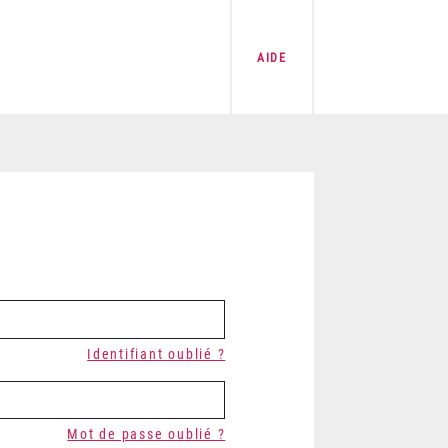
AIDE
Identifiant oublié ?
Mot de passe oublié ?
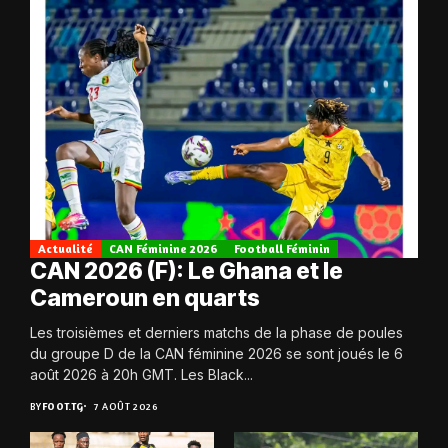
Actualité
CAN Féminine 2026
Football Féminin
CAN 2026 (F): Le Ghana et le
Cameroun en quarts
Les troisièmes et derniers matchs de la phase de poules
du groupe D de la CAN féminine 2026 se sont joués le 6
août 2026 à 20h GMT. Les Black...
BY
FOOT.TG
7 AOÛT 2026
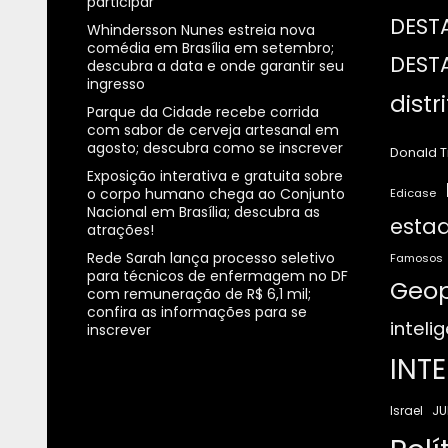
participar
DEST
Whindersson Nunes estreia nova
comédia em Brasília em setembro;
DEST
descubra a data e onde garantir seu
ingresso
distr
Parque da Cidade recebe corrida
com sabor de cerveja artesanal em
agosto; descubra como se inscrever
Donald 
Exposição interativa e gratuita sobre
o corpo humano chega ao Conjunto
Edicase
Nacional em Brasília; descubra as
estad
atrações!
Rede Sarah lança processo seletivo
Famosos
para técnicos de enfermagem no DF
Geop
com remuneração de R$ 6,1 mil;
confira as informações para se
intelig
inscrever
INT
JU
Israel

==

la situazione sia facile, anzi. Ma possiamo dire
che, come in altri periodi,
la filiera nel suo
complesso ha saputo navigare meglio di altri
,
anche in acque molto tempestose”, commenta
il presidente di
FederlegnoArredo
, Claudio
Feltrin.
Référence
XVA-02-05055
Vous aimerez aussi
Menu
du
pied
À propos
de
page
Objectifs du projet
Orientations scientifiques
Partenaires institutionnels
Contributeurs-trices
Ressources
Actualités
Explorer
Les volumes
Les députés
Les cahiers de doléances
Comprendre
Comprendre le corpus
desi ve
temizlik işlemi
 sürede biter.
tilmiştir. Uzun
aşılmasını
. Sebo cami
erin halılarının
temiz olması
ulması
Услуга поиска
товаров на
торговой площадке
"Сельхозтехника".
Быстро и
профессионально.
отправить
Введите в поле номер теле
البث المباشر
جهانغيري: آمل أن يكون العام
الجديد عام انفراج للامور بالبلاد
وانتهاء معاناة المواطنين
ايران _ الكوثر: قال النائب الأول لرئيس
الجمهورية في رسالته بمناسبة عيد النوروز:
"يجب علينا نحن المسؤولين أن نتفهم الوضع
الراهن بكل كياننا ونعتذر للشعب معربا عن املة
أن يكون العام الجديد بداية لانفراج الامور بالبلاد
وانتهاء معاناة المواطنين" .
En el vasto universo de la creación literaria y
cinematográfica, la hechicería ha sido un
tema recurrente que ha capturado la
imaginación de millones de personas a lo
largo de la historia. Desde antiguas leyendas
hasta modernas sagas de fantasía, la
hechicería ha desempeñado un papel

WORK TO COMPLETE: What you return should be exactly the lines above, starting at the one with "جهانغيري: آمل أن يكون العام" and ending at the one with "hechicería ha desempeñado un papel", and nothing else.

YOUR RESPONSE:
جهانغيري: آمل أن يكون العام
الجديد عام انفراج للامور بالبلاد
وانتهاء معاناة المواطنين
ايران _ الكوثر: قال النائب الأول لرئيس
الجمهورية في رسالته بمناسبة عيد النوروز:
"يجب علينا نحن المسؤولين أن نتفهم الوضع
الراهن بكل كياننا ونعتذر للشعب معربا عن املة
أن يكون العام الجديد بداية لانفراج الامور بالبلاد
وانتهاء معاناة المواطنين" .
En el vasto universo de la creación literaria y
cinematográfica, la hechicería ha sido un
tema recurrente que ha capturado la
imaginación de millones de personas a lo
largo de la historia. Desde antiguas leyendas
hasta modernas sagas de fantasía, la
hechicería ha desempeñado un papel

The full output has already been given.